PROBLEM REQUIREMENTS
Rewrite every row below as a numbered list, skipping the blank lines.

>> Start MATERIAL FOR THIS TASK

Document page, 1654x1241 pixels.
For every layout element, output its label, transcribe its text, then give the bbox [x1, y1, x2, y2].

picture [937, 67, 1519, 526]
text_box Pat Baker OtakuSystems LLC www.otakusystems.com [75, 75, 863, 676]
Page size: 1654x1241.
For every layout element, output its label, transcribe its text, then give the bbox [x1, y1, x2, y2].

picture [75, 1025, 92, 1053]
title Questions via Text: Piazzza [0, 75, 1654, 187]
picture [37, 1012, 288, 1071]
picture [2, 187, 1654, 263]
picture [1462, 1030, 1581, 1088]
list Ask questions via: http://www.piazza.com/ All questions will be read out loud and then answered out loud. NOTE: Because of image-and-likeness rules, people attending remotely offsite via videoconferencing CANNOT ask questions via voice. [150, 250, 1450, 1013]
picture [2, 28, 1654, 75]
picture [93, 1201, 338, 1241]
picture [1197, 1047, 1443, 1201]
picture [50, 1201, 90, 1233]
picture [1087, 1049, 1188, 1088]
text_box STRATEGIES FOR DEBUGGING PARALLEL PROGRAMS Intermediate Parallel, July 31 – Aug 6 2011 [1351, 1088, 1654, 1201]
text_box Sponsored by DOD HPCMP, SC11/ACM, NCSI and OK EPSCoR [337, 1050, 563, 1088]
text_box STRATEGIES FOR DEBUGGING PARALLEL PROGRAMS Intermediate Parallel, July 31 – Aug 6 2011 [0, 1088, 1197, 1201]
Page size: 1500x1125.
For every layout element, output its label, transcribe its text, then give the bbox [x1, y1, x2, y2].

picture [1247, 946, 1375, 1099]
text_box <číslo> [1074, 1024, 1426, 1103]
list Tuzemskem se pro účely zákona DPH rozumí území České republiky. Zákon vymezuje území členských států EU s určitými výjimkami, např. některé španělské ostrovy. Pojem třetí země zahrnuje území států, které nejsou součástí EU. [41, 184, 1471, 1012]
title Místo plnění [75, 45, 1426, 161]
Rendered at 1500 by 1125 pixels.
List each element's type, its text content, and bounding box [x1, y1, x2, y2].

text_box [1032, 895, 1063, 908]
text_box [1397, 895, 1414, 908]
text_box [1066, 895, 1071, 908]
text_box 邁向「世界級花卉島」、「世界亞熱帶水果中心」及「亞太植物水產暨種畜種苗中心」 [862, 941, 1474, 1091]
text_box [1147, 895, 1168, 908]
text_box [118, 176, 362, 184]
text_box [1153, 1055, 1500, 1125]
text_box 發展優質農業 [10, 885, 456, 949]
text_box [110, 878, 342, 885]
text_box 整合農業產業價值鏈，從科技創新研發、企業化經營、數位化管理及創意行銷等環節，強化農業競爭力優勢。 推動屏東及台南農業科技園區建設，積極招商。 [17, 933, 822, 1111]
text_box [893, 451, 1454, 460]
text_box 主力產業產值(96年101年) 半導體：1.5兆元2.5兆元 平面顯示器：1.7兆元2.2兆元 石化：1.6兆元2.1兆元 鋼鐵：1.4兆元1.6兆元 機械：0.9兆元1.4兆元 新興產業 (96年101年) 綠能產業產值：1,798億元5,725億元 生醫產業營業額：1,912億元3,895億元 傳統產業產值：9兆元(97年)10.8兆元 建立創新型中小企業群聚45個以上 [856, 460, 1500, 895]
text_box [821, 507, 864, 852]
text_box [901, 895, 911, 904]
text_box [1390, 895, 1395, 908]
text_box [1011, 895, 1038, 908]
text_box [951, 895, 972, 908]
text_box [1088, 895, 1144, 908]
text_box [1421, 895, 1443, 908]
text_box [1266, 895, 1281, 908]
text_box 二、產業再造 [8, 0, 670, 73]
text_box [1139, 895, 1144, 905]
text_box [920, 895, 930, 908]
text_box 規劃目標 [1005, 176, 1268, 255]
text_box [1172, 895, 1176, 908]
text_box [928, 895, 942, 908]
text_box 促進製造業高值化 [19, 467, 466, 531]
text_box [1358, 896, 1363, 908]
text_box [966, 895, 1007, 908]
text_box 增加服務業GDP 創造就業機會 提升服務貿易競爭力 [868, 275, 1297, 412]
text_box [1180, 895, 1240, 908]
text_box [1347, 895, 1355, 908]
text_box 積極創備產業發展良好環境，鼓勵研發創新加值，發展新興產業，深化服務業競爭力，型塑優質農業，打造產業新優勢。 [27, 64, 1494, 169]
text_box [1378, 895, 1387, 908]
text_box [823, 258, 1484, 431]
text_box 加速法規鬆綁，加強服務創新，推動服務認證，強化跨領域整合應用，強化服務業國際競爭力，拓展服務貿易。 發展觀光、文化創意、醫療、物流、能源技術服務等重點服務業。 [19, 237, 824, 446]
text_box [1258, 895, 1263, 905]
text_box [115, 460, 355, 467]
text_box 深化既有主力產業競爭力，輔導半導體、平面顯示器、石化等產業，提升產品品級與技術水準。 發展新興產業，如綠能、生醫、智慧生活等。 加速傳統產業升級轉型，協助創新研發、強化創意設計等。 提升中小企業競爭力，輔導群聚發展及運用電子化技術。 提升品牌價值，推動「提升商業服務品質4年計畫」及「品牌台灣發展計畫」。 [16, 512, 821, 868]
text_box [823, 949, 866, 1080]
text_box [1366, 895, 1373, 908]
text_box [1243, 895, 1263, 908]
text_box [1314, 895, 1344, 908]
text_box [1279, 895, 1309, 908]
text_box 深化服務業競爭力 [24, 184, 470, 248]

>> End MATERIAL FOR THIS TASK

RESULT OF THE EXERCISE
1. Document page, 1654x1241 pixels.
2. For every layout element, output its label, transcribe its text, then give the bbox [x1, y1, x2, y2].
3. picture [937, 67, 1519, 526]
4. text_box Pat Baker OtakuSystems LLC www.otakusystems.com [75, 75, 863, 676]
5. Page size: 1654x1241.
6. For every layout element, output its label, transcribe its text, then give the bbox [x1, y1, x2, y2].
7. picture [75, 1025, 92, 1053]
8. title Questions via Text: Piazzza [0, 75, 1654, 187]
9. picture [37, 1012, 288, 1071]
10. picture [2, 187, 1654, 263]
11. picture [1462, 1030, 1581, 1088]
12. list Ask questions via: http://www.piazza.com/ All questions will be read out loud and then answered out loud. NOTE: Because of image-and-likeness rules, people attending remotely offsite via videoconferencing CANNOT ask questions via voice. [150, 250, 1450, 1013]
13. picture [2, 28, 1654, 75]
14. picture [93, 1201, 338, 1241]
15. picture [1197, 1047, 1443, 1201]
16. picture [50, 1201, 90, 1233]
17. picture [1087, 1049, 1188, 1088]
18. text_box STRATEGIES FOR DEBUGGING PARALLEL PROGRAMS Intermediate Parallel, July 31 – Aug 6 2011 [1351, 1088, 1654, 1201]
19. text_box Sponsored by DOD HPCMP, SC11/ACM, NCSI and OK EPSCoR [337, 1050, 563, 1088]
20. text_box STRATEGIES FOR DEBUGGING PARALLEL PROGRAMS Intermediate Parallel, July 31 – Aug 6 2011 [0, 1088, 1197, 1201]
21. Page size: 1500x1125.
22. For every layout element, output its label, transcribe its text, then give the bbox [x1, y1, x2, y2].
23. picture [1247, 946, 1375, 1099]
24. text_box <číslo> [1074, 1024, 1426, 1103]
25. list Tuzemskem se pro účely zákona DPH rozumí území České republiky. Zákon vymezuje území členských států EU s určitými výjimkami, např. některé španělské ostrovy. Pojem třetí země zahrnuje území států, které nejsou součástí EU. [41, 184, 1471, 1012]
26. title Místo plnění [75, 45, 1426, 161]
27. Rendered at 1500 by 1125 pixels.
28. List each element's type, its text content, and bounding box [x1, y1, x2, y2].
29. text_box [1032, 895, 1063, 908]
30. text_box [1397, 895, 1414, 908]
31. text_box [1066, 895, 1071, 908]
32. text_box 邁向「世界級花卉島」、「世界亞熱帶水果中心」及「亞太植物水產暨種畜種苗中心」 [862, 941, 1474, 1091]
33. text_box [1147, 895, 1168, 908]
34. text_box [118, 176, 362, 184]
35. text_box [1153, 1055, 1500, 1125]
36. text_box 發展優質農業 [10, 885, 456, 949]
37. text_box [110, 878, 342, 885]
38. text_box 整合農業產業價值鏈，從科技創新研發、企業化經營、數位化管理及創意行銷等環節，強化農業競爭力優勢。 推動屏東及台南農業科技園區建設，積極招商。 [17, 933, 822, 1111]
39. text_box [893, 451, 1454, 460]
40. text_box 主力產業產值(96年101年) 半導體：1.5兆元2.5兆元 平面顯示器：1.7兆元2.2兆元 石化：1.6兆元2.1兆元 鋼鐵：1.4兆元1.6兆元 機械：0.9兆元1.4兆元 新興產業 (96年101年) 綠能產業產值：1,798億元5,725億元 生醫產業營業額：1,912億元3,895億元 傳統產業產值：9兆元(97年)10.8兆元 建立創新型中小企業群聚45個以上 [856, 460, 1500, 895]
41. text_box [821, 507, 864, 852]
42. text_box [901, 895, 911, 904]
43. text_box [1390, 895, 1395, 908]
44. text_box [1011, 895, 1038, 908]
45. text_box [951, 895, 972, 908]
46. text_box [1088, 895, 1144, 908]
47. text_box [1421, 895, 1443, 908]
48. text_box [1266, 895, 1281, 908]
49. text_box 二、產業再造 [8, 0, 670, 73]
50. text_box [1139, 895, 1144, 905]
51. text_box [920, 895, 930, 908]
52. text_box 規劃目標 [1005, 176, 1268, 255]
53. text_box [1172, 895, 1176, 908]
54. text_box [928, 895, 942, 908]
55. text_box 促進製造業高值化 [19, 467, 466, 531]
56. text_box [1358, 896, 1363, 908]
57. text_box [966, 895, 1007, 908]
58. text_box 增加服務業GDP 創造就業機會 提升服務貿易競爭力 [868, 275, 1297, 412]
59. text_box [1180, 895, 1240, 908]
60. text_box [1347, 895, 1355, 908]
61. text_box 積極創備產業發展良好環境，鼓勵研發創新加值，發展新興產業，深化服務業競爭力，型塑優質農業，打造產業新優勢。 [27, 64, 1494, 169]
62. text_box [1378, 895, 1387, 908]
63. text_box [823, 258, 1484, 431]
64. text_box 加速法規鬆綁，加強服務創新，推動服務認證，強化跨領域整合應用，強化服務業國際競爭力，拓展服務貿易。 發展觀光、文化創意、醫療、物流、能源技術服務等重點服務業。 [19, 237, 824, 446]
65. text_box [1258, 895, 1263, 905]
66. text_box [115, 460, 355, 467]
67. text_box 深化既有主力產業競爭力，輔導半導體、平面顯示器、石化等產業，提升產品品級與技術水準。 發展新興產業，如綠能、生醫、智慧生活等。 加速傳統產業升級轉型，協助創新研發、強化創意設計等。 提升中小企業競爭力，輔導群聚發展及運用電子化技術。 提升品牌價值，推動「提升商業服務品質4年計畫」及「品牌台灣發展計畫」。 [16, 512, 821, 868]
68. text_box [823, 949, 866, 1080]
69. text_box [1366, 895, 1373, 908]
70. text_box [1243, 895, 1263, 908]
71. text_box [1314, 895, 1344, 908]
72. text_box [1279, 895, 1309, 908]
73. text_box 深化服務業競爭力 [24, 184, 470, 248]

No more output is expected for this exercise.